What do you do when you find yourself becoming obsolete? It’s a fate as certain as death — in the words of Abraham Simpson, “I used to be with it, but then they changed what it was. Now what I’m with isn’t it, and what’s it seems weird and scary to me. It’ll happen to you.”

Well, Neil Young wrote a timeless, eternal album when he was worried he was becoming irrelevant. (And jeez, he was only 34 — I was kind of hoping my expiration date is a little later.) This record is a mix of overdubbed live recordings and studio tracks, making it a liminal album in more ways than one.

The record is bookended by by two very different takes on the same song. Opener “My, My, Hey Hey (Out of the Blue)” (co-written by onetime bandmate Jeff Blackburn) is a soft acoustic version. Written in part as a tribute to Sex Pistols’ Johnny Rotten (which I bet you guessed) and in part as an homage to Devo (which I bet you didn’t), this thoughtful song was unfortunately quoted in Kurt Cobain’s suicide note: It’s better to burn out than to fade away. Young was reportedly quite distressed by this and dedicated his album Sleeps With Angels to Cobain. The closer “Hey Hey, My My (Into the Black)” is the intro’s evil doppelganger — maybe because he’s actually collaborating with Devo.

The first half of the record is mostly solo songs from Young, sounding like a cowboy traveling through space. “Pocahontas” is a surreal, lonely trip through history, where we learn that if Neil Young could eat dinner with two people living or dead, they would be Marlon Brando and Pocahontas. “Sail Away” features Nicolette Larson, a frequent collaborator of Young’s who died in ’97 of liver failure at age 45. Larson and Young have beautiful, weathered harmonies together, and throw out some great lines, like See the losers in the best bars/Meet the losers in the dives. One of the standouts on this half is “Thrasher,” an Americana ballad about the ancient art of road tripping. God, how does he get his harmonica to be so soft and delicate? I’ve been fighting with mine for nearly a month now. It still sounds like a slightly-tuneful chainsaw.

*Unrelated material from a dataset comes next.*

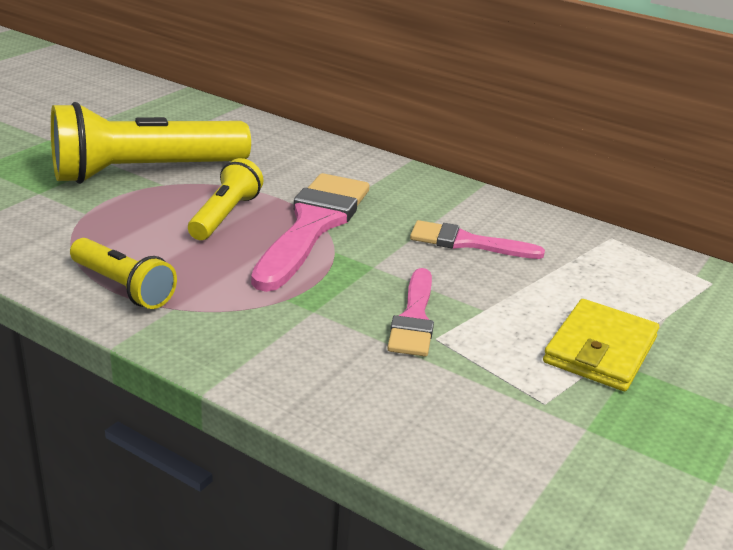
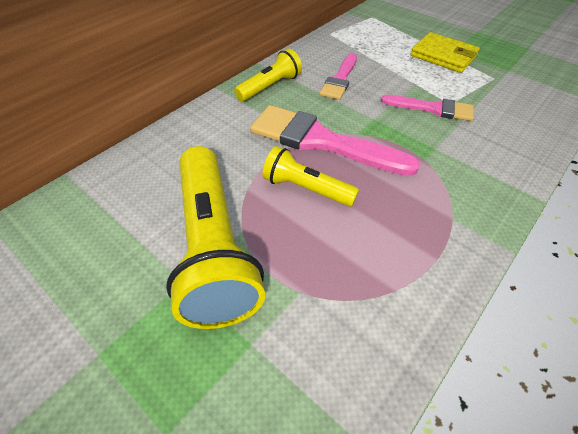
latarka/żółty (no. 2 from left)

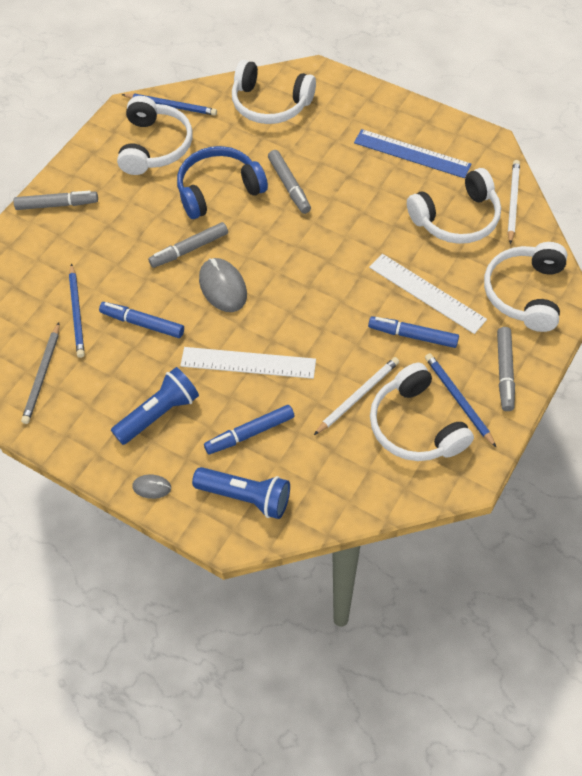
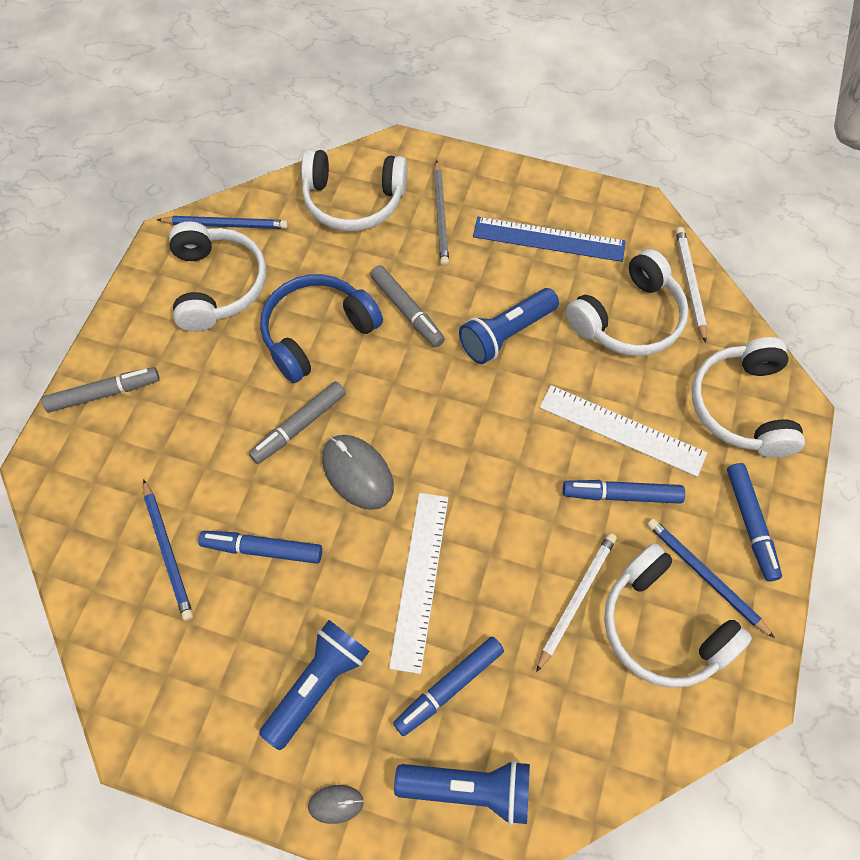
latarka/niebieski (no. 3 from left); ołówek/szary; flamaster/niebieski (no. 4 from left); linijka/biały (no. 1 from left)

Crazy Horse enters the chat on the second half of the record, and they’re all power chords, frank guitar solos, and swagger. “Powderfinger” is the record’s lyrical peak: a young man dies defending his family, mourning all the role models he no longer has. Rolling Stone calls this Young’s “greatest song ever,” which means that whoever wrote that blurb was a huge Neil Young fanboy.

Contemplative songs dominate, but my favorite version of Neil Young is when he gets silly. The “extraterrestrial folk song” “Ride My Llama” watches a man from Mars steal all of Young’s guitars, whatever the hell that means. “Welfare Mothers” declares that Welfare mothers make better lovers, which they probably do. “Sedan Delivery” has a lyric about varicose veins.

What do you do when you find yourself becoming obsolete? I guess create a masterpiece. Easy.